By the time I got home I couldn’t walk. My doctor hadn’t told me that this would be the case. Well, I thought, in the morning I’ll be fine. But I wasn’t. I woke up and found that I couldn’t walk at all. The injection had done something terrible to my foot and once again, as it had happened to me two years ago, I couldn’t take a step. In the midst of a long, depressing day I phoned. They had my book. It was waiting for me. “Ask for Allison,” the person I talked to said.
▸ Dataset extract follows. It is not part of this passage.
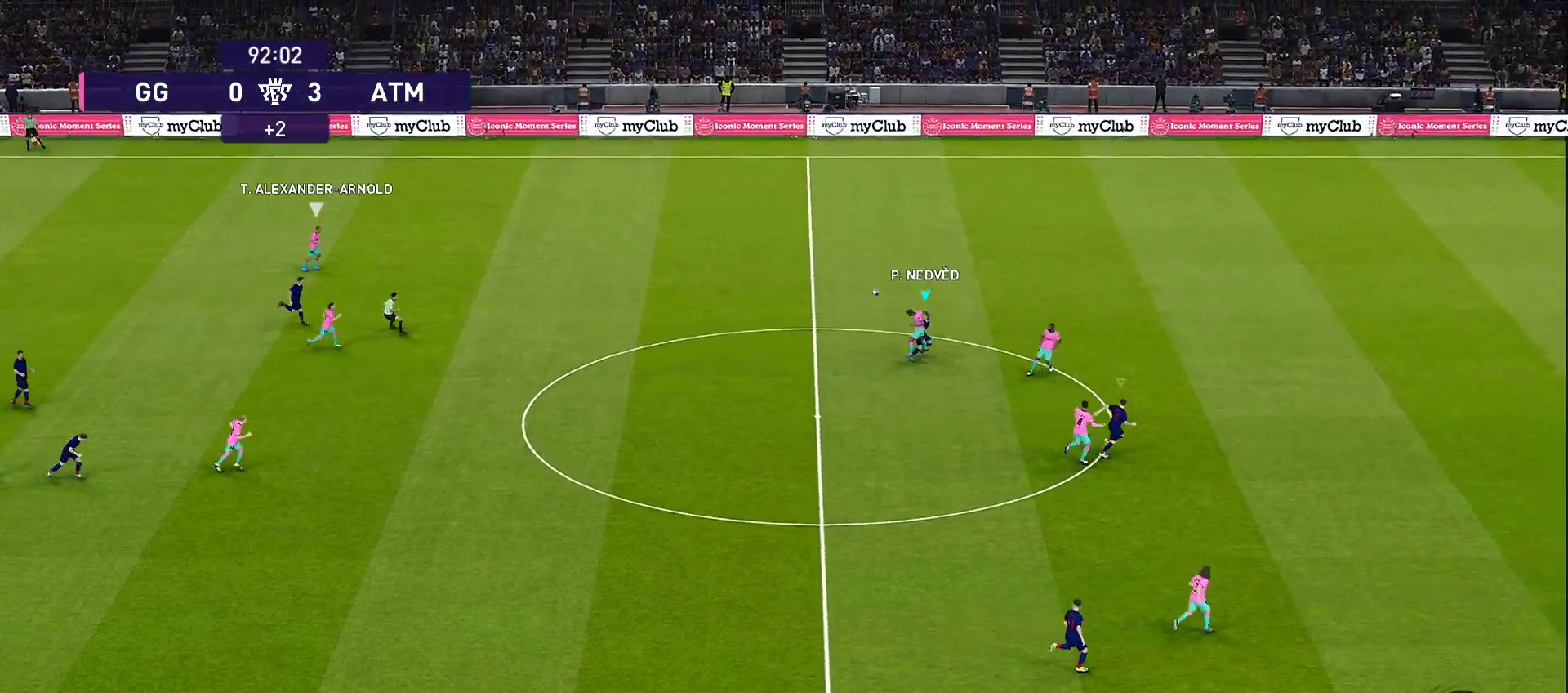
{"buttons": ["CROSS", "SQUARE", "R1", "R2"], "left_stick": "right", "right_stick": "center", "events": []}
Then whispered to me, “Allison is a man.”
I’d fully intended to go to Grand Central myself and retrieve my beloved book, but I’ve sent my husband there instead. He has to go that way to work anyway. It is four days and I still can’t walk, but my book is coming home after having his adventures, his trials and tribulations. And he’s returned with what any wanderer likes to come home with. A story of his own to tell. But just an hour ago I received a call. Larry from Zaros. “They have several books here,” he told me, “but not yours.”
“Is Sonya there? Ask for Sonya.” Apparently there were two Sonya’s and none reported for work that day.
I’m coming to accept that my book is gone. Like a favorite stuffed animals to a child or well-worn shoes to a man, this is hard to let go of. I wonder where it is. I hope someone is reading it now. And part of me imagines that whoever has it will track me down and get it back to me. But another part of me worries for its safety. I cannot bear to think of this beloved, tattered volume, tossed in a heap. It was something I’d planned to carry with me my entire life. But if I were to ask Henry Miller himself, I’m sure he’d tell me to just let it go. That is part of the whole point of this book. Miller tells us to pare down. Simplify. Not to need things. He doesn’t need anything. He has no money. He doesn’t own a thing. He doesn’t hold on. But he has an indomitable spirit. And he is passionate about everything in the moment. As he is living it.
But I love this book. I need it around me. Last night I ordered one from Amazon. It feels too soon. I’m still grieving. But there are passages emblazoned in my head and in my heart. I’m not sure that I’ve learned that much about Greece by reading it and I know Miller breaks every rule of writing I try to teach. But it is a book that has taught me so much. It feeds me like food. Desire is in itself an action, Miller tells us. And I know that this is true.
alexisgrant says
Mary — What a wonderful story! I love it. Will tweet it.
Mary Morris says
Oh thank you so much!!! xoMary
Dana says
Okay, you have convinced me. I will order a copy of the book today. There will be a run on that book at Amazon. Also, in the future I will leave my annotated copy of Thoreau’s Journals at home any time my partner tells me not to lose it.
Thanks for a great story and inspiration.